Wang Tieniu suggested that in the future, fund companies will also need to continue to optimize the salary system, performance appraisal, management structure, etc., to provide better future career development for investment researchers, and under the premise of emphasizing compliance management, they can better improve Stability of investment research personnel.
Wang Lu also said that in the future, fund companies can be further promoted to establish a long-term oriented performance evaluation system to support fund managers in adhering to long-term investment concepts, thereby enhancing the attractiveness of the platform. At the same time, fund companies can continue to optimize salary incentives, enrich career promotion channels, create a better working environment, etc., to provide investment research talents with more attractive career development space.
As for fund managers who leave their jobs to invest in other asset management industries, industry insiders believe that the appropriate flow of investment research talents will inject vitality into the asset management industry.

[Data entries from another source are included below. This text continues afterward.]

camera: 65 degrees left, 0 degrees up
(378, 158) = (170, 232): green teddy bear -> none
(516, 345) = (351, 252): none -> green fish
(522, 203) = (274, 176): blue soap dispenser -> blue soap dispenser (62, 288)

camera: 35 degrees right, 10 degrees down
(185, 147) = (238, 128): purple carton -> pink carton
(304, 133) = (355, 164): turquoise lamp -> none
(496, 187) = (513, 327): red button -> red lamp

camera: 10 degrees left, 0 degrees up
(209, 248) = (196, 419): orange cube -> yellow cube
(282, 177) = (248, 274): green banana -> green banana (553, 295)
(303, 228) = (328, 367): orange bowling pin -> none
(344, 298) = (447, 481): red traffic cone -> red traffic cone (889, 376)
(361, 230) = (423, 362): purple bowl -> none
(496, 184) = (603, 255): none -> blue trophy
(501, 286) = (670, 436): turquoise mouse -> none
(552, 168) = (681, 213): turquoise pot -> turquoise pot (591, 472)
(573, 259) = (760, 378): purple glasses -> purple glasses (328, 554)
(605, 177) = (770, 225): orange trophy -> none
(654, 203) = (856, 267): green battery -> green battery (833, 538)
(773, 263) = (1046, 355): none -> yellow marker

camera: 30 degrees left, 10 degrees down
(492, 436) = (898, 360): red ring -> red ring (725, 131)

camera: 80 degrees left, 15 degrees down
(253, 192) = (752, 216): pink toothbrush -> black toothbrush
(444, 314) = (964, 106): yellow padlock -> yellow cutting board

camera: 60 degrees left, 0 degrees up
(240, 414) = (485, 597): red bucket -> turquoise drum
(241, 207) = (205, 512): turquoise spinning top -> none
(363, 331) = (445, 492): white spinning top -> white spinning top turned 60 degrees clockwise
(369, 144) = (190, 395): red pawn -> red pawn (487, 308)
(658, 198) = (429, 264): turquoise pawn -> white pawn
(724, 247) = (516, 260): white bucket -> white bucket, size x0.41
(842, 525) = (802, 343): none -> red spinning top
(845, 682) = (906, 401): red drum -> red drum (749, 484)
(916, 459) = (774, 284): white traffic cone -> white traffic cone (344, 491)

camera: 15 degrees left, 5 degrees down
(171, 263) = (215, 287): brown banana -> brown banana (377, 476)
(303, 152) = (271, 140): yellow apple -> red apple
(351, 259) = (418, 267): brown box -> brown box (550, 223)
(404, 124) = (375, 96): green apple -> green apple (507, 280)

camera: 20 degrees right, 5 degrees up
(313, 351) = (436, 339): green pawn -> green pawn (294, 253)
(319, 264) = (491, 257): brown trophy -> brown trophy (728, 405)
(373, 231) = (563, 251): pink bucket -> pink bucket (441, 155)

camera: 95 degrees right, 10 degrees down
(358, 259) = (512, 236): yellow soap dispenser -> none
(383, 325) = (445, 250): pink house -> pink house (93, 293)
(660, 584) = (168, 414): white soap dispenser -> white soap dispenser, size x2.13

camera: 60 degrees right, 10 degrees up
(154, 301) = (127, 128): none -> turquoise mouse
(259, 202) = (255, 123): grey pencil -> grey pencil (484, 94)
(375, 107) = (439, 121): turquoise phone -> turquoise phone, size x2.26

Huicheng Fund Research Center said that personnel mobility provides stronger vitality for the development of the asset management industry. China's asset management industry is short-lived, and the flow of personnel helps exchange different views, accelerate the collision of different investment concepts and systems, and form a new investment system, which provides an important guarantee for the diversified development of the asset management industry. As the market gradually matures, the sources of excess returns become more extensive, and a diversified investment research system will better explore investment opportunities.
"The flow of investment research talents injects fresh blood into China's asset management industry, promotes the sharing of knowledge and experience, and promotes industry innovation. Moderate flow of investment research talents is conducive to breaking down information barriers, improving the professionalism of practitioners, and making the entire industry Maintain vitality and competitiveness," Wang Lu said.